Going the Way of Cable

Cable companies have been feeling pressure from Internet streaming services. Every day more people appear to be waking up to the fact that paying money to watch a bit of interesting content between commercials isn’t a great proposition. The glory days of ad-free subscription streaming services may be coming to and end though. Last week Netflix began experimenting with display ads to customers:

Now Netflix users might start to see ads for other shows during those countdown seconds, as the streaming giant has said it is testing out recommendations.

“We are testing whether surfacing recommendations between episodes helps members discover stories they will enjoy faster,” it said in a statement given to the website Cord Cutters.
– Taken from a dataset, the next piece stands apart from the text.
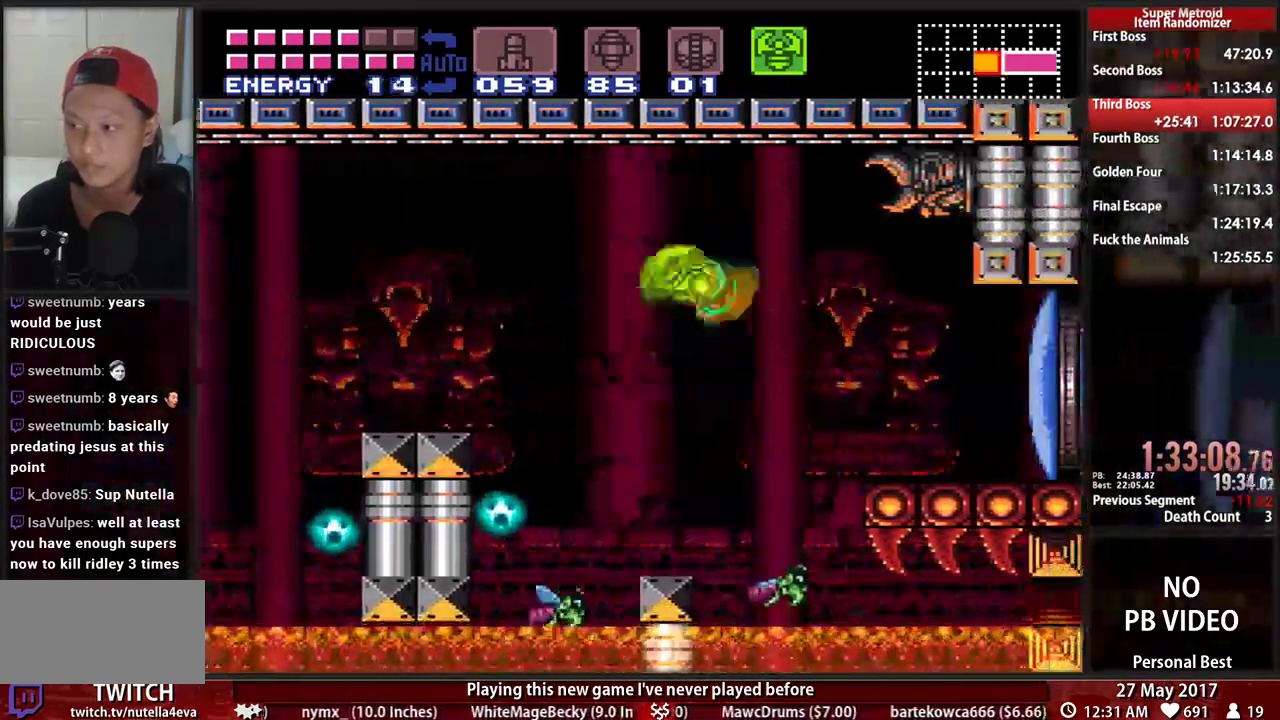
{"buttons": ["L1"]}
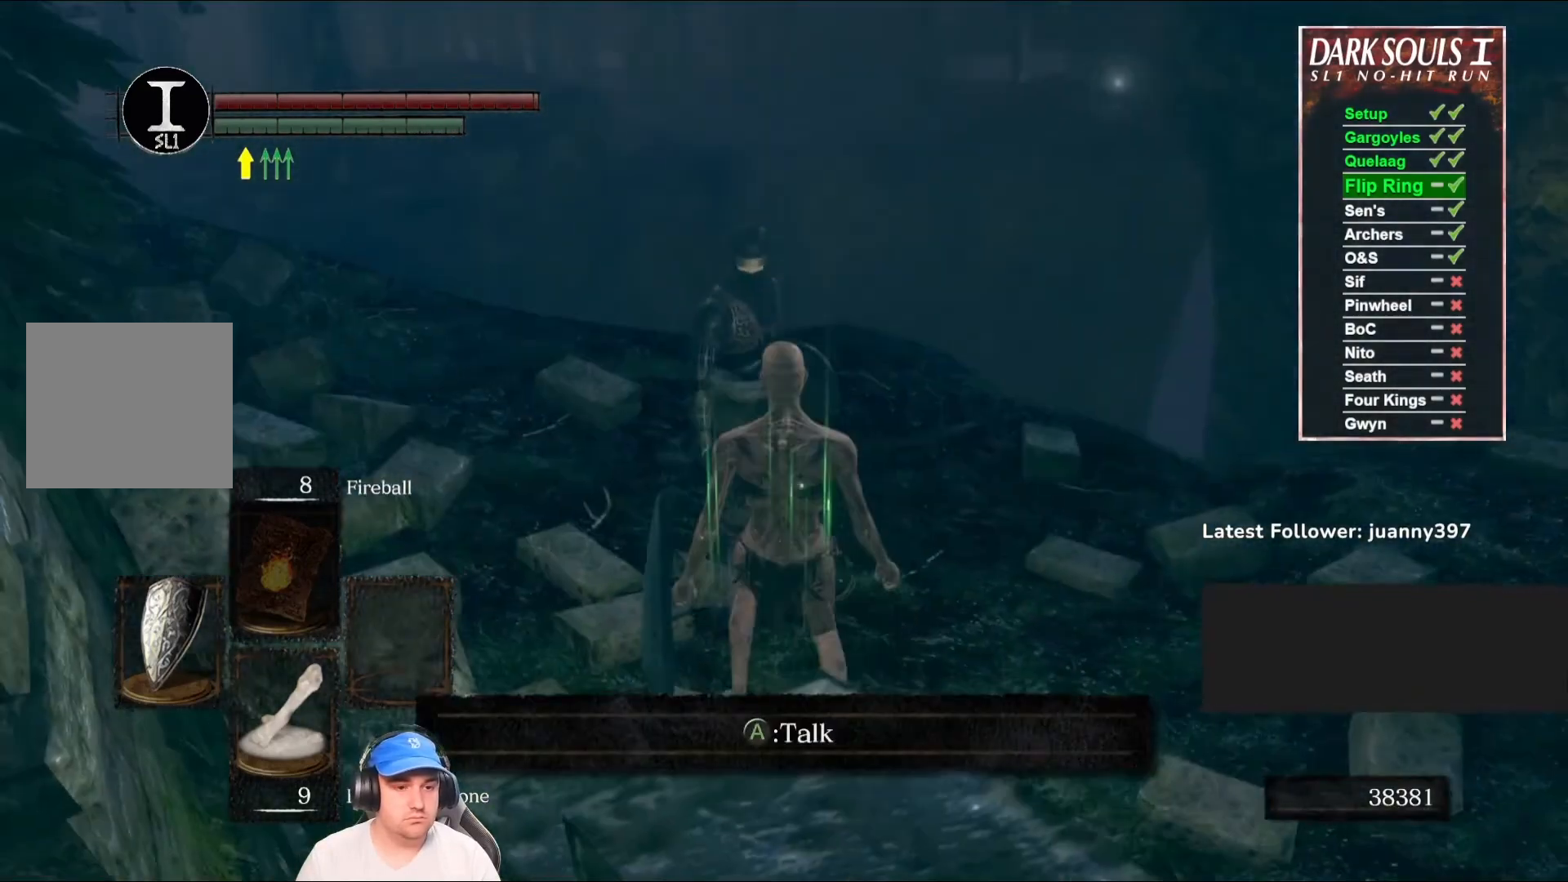
Gameplay with a controller (Xbox layout); each line is a JSON object with the inputs held at the frame after it. "events" lists button and stick changes between this image and that frame as [ms after this image, input, new state], when the widget could be followed in between.
{"buttons": [], "left_stick": "center", "right_stick": "left", "events": [[67, "right_stick", "down"], [200, "left_stick", "up"], [267, "right_stick", "center"], [300, "left_stick", "center"], [367, "right_stick", "left"]]}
Following in Netflix’s footsteps is Twitch, which announced that it will soon be stripping paying subscribers of their ad-free experience:

As we have continued to add value to Twitch Prime, we have also re-evaluated some of the existing Twitch Prime benefits. As a result, universal ad-free viewing will no longer be part of Twitch Prime for new members, starting on September 14.

Twitch Prime members with monthly subscriptions will continue to get ad-free viewing until October 15. If you already have an annual subscription, or if you upgrade to an annual subscription before September 14, you will continue with ad-free viewing until your next renewal date.

I’m always amused by how marketing departments try to spin the fact that their customers will be paying the same amount and receiving less. Netflix’s department has the easier task because at the moment the ads are house ads, not for third-party products. But if the company’s subscribers don’t revolt over this those house ads will begin to feature “favored partners” and if subscribers don’t revolt after that, anybody with some money in hand will be able to buy ads.

Twitch Prime’s marketing department had to justify its company’s actions by claiming that its move is good for streamers, err, creators (goddamn I love marketing speak) and then pointing out that all of the other benefits will remain as they were… until they’re eventually stripped or watered down as well.

The only solace to the cablefication of Internet streaming services is that a competitor will likely arise that will provide content without ads to paying customers, at least long enough to steal a bunch of disgruntled Netflix and Twitch customers. Then, of course, the cycle will begin anew.